Union Community’s Nurugo SmartUV turns standard smartphones into a UV camera. The images can be unsettling but they uncover vulnerabilities and skin damage that otherwise couldn’t be seen with the naked eye.
“If you look at your skin in UV light, you can see past the outer layer and the skin irregularities that are hidden are suddenly revealed,” Bellamy said. “Even if your skin looks perfect in normal light, UV light is able to reveal a surprising picture of what is actually happening.”

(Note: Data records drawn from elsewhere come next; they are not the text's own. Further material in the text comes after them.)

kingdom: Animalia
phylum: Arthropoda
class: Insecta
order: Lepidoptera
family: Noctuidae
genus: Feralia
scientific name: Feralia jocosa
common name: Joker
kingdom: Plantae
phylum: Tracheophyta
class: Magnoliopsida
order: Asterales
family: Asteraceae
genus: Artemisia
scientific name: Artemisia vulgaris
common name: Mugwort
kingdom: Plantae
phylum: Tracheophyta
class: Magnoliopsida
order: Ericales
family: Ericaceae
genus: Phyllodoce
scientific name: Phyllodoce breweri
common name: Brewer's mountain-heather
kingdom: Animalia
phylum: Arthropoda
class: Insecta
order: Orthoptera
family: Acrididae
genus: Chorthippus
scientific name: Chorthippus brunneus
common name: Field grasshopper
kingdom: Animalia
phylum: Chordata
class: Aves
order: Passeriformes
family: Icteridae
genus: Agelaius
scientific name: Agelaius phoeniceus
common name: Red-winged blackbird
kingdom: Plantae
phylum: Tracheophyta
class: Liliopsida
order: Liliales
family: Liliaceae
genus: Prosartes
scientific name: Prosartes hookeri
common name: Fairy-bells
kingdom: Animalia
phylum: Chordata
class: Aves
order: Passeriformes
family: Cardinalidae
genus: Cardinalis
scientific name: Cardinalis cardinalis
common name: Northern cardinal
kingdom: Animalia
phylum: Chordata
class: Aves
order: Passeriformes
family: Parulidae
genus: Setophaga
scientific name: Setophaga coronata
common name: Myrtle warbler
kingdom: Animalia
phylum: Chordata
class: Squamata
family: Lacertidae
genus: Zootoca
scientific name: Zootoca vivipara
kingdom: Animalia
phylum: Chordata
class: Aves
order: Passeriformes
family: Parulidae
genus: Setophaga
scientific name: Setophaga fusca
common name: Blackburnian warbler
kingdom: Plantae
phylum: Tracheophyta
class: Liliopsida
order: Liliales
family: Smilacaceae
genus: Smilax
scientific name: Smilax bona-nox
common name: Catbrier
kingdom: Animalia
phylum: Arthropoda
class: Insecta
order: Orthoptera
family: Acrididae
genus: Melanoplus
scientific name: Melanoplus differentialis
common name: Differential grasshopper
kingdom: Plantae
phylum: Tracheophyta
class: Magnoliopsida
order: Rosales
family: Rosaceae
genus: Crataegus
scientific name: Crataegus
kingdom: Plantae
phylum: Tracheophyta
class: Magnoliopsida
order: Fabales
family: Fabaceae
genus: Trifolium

Union Community has a history of creating cameras to see the invisible. Last year, the company held a successful Kickstarter campaign for its Nurugo Micro, a smartphone attachment that could magnify images 400 times. Although the Micro may have been a niche product, Bellamy sees the Smart UV as fulfilling a more universal need.
“The SmartUV is intended for everyone that is concerned about the impact of sun damage on their skin,” he said. “Skin health professionals like dermatologists and clinicians will be able to use the SmartUV when diagnosing patients and teaching them about their skin health, parents can use it to teach their family about skin health and everyone can use it to monitor their skin for irregularities and the efficiency of your sunblock and how well it was applied.”
SmartUV devices will retail for $195 but are available for $125 through Kickstarter. With just about six weeks to go, the campaign has earned nearly $56,250 of it’s $80,000 goal.